_Directions_
Your task is to repeat the entries exactly from their first line through the line with "109 442 3580", and to stop there.

_Dataset extract_
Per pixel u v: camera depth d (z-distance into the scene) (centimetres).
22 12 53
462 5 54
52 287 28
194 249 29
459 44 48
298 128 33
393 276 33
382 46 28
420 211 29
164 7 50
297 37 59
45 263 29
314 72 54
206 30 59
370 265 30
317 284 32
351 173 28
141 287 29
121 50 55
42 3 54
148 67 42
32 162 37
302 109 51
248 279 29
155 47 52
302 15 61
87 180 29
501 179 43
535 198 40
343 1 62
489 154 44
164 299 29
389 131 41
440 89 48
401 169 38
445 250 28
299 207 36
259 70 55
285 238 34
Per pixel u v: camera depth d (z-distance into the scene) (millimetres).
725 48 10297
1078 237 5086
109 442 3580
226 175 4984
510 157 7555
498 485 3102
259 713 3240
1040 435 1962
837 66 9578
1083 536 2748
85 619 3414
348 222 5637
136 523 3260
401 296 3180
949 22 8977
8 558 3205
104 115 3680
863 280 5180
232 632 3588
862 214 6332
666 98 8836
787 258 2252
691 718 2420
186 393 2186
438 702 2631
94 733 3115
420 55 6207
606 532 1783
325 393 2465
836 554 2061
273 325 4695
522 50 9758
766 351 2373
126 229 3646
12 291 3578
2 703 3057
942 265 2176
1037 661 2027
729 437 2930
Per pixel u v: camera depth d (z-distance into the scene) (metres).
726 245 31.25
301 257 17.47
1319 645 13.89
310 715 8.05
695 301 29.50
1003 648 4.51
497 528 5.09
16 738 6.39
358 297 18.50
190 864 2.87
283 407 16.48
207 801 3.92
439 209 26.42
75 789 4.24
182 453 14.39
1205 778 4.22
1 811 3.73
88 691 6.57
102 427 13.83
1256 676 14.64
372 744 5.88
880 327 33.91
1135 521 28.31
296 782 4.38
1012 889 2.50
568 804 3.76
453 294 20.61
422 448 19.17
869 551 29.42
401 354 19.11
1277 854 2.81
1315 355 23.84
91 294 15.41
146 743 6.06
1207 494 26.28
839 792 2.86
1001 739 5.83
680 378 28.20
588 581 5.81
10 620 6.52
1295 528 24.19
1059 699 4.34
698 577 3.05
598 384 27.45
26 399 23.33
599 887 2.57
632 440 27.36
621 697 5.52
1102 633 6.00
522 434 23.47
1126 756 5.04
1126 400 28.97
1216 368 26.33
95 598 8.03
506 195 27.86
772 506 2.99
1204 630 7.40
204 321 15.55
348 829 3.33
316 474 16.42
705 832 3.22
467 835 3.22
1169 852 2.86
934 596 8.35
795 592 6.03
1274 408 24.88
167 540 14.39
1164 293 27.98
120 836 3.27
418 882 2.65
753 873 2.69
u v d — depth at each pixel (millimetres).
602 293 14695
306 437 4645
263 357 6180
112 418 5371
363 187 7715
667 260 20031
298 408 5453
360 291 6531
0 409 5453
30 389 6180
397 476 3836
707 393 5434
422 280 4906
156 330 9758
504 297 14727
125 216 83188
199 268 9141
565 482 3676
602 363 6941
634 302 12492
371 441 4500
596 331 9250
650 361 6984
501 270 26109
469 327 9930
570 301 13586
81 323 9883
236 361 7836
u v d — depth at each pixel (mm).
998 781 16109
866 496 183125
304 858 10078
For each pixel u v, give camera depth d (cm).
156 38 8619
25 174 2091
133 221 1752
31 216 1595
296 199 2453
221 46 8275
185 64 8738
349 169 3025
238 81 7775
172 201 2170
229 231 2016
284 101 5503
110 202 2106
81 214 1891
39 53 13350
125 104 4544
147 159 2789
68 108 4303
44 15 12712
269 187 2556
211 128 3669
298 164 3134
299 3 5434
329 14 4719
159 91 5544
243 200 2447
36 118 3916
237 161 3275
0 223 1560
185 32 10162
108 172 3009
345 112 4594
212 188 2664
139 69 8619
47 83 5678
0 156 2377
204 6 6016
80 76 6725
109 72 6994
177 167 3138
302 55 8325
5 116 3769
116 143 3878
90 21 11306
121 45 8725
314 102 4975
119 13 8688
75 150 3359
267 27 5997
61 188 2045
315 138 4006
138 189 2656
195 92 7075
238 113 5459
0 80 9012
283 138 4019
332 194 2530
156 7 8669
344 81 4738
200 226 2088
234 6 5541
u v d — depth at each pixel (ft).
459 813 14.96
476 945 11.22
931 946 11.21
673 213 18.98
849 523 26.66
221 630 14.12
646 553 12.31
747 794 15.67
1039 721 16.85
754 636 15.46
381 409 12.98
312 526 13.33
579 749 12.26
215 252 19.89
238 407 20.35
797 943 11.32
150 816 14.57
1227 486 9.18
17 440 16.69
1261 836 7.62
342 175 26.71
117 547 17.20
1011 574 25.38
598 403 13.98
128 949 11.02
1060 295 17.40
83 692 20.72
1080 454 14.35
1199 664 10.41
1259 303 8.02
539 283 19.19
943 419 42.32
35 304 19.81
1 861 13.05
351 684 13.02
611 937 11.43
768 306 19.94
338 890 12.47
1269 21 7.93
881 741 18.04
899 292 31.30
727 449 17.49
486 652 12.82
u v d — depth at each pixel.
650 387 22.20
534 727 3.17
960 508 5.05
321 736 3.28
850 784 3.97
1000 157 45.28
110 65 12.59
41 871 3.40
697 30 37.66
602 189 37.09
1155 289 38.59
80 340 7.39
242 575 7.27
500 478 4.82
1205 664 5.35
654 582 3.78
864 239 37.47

_Response to the exercise_
Per pixel u v: camera depth d (z-distance into the scene) (centimetres).
22 12 53
462 5 54
52 287 28
194 249 29
459 44 48
298 128 33
393 276 33
382 46 28
420 211 29
164 7 50
297 37 59
45 263 29
314 72 54
206 30 59
370 265 30
317 284 32
351 173 28
141 287 29
121 50 55
42 3 54
148 67 42
32 162 37
302 109 51
248 279 29
155 47 52
302 15 61
87 180 29
501 179 43
535 198 40
343 1 62
489 154 44
164 299 29
389 131 41
440 89 48
401 169 38
445 250 28
299 207 36
259 70 55
285 238 34
Per pixel u v: camera depth d (z-distance into the scene) (millimetres).
725 48 10297
1078 237 5086
109 442 3580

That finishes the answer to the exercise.